__TASK__.
For the data below, work out the number of lines containing the string "down" and answer with that number only.

__DATA FOR ANALYSIS__.

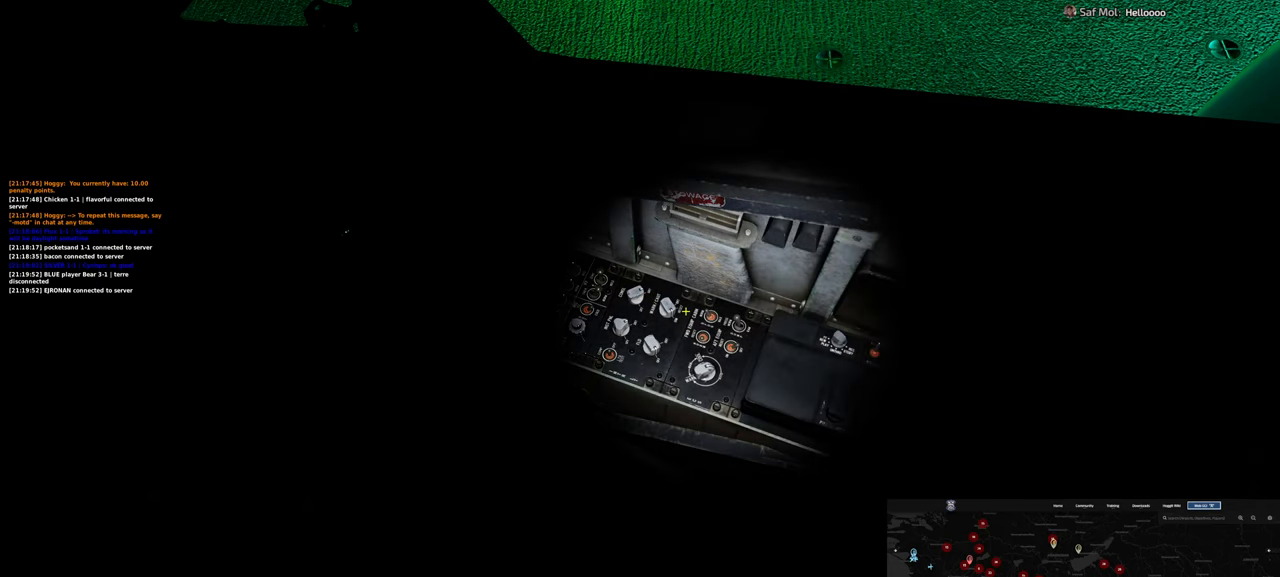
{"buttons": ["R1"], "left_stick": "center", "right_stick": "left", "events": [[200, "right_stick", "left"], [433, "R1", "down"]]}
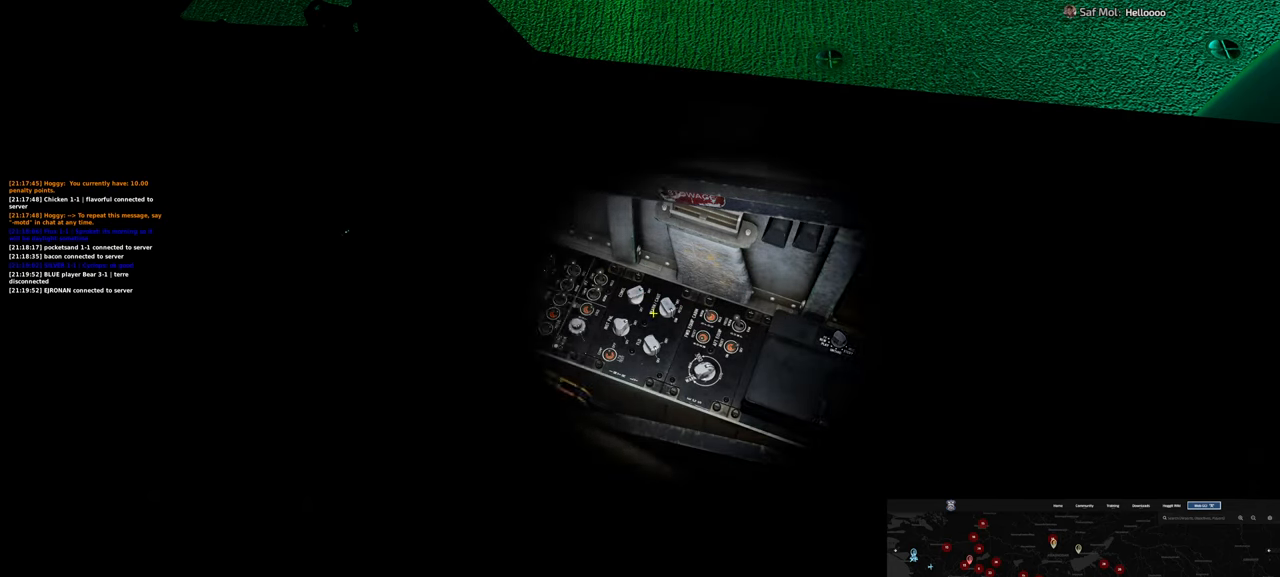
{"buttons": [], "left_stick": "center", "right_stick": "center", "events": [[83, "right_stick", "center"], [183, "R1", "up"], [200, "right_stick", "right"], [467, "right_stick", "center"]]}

* * *

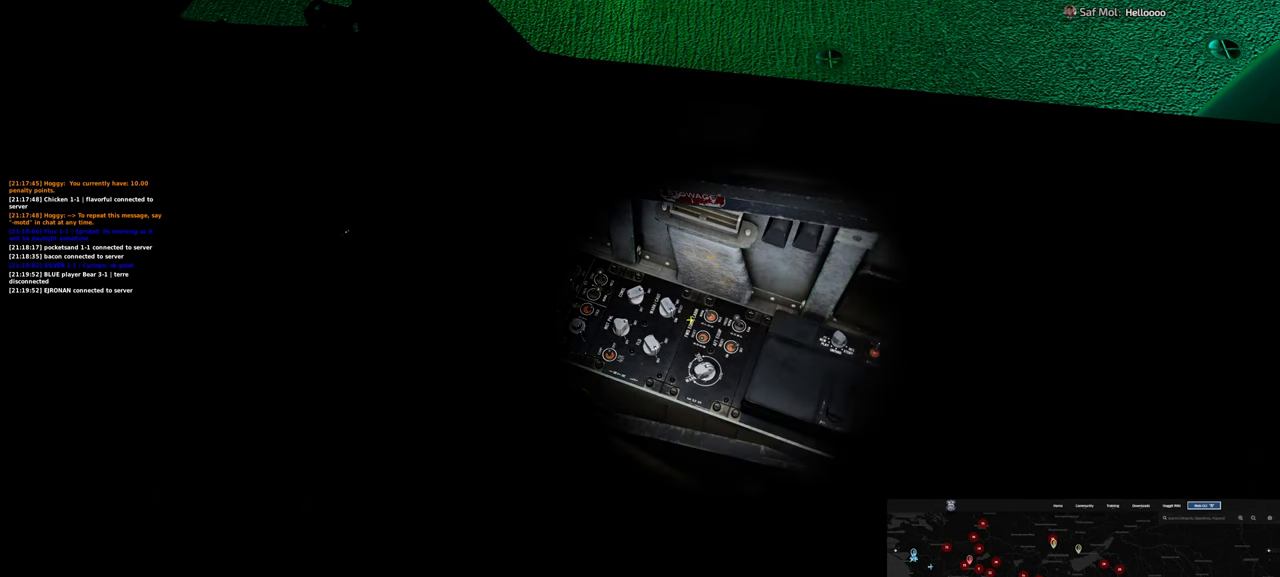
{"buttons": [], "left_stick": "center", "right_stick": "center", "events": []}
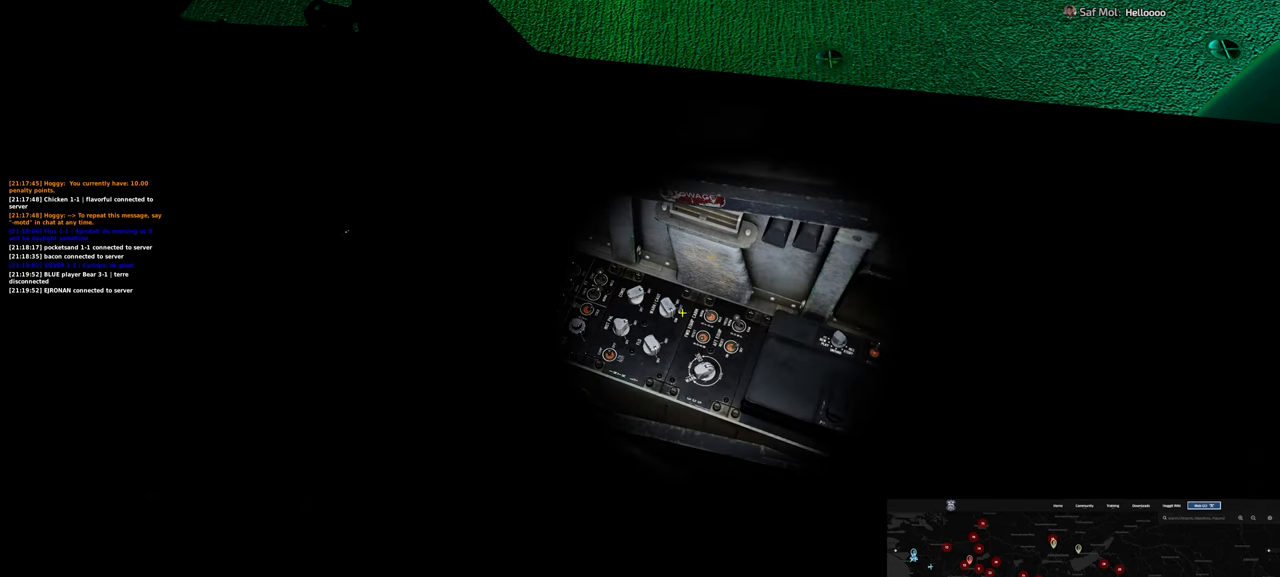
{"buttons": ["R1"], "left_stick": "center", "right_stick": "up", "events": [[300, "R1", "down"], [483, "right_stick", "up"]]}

__YOUR SOLUTION__.
2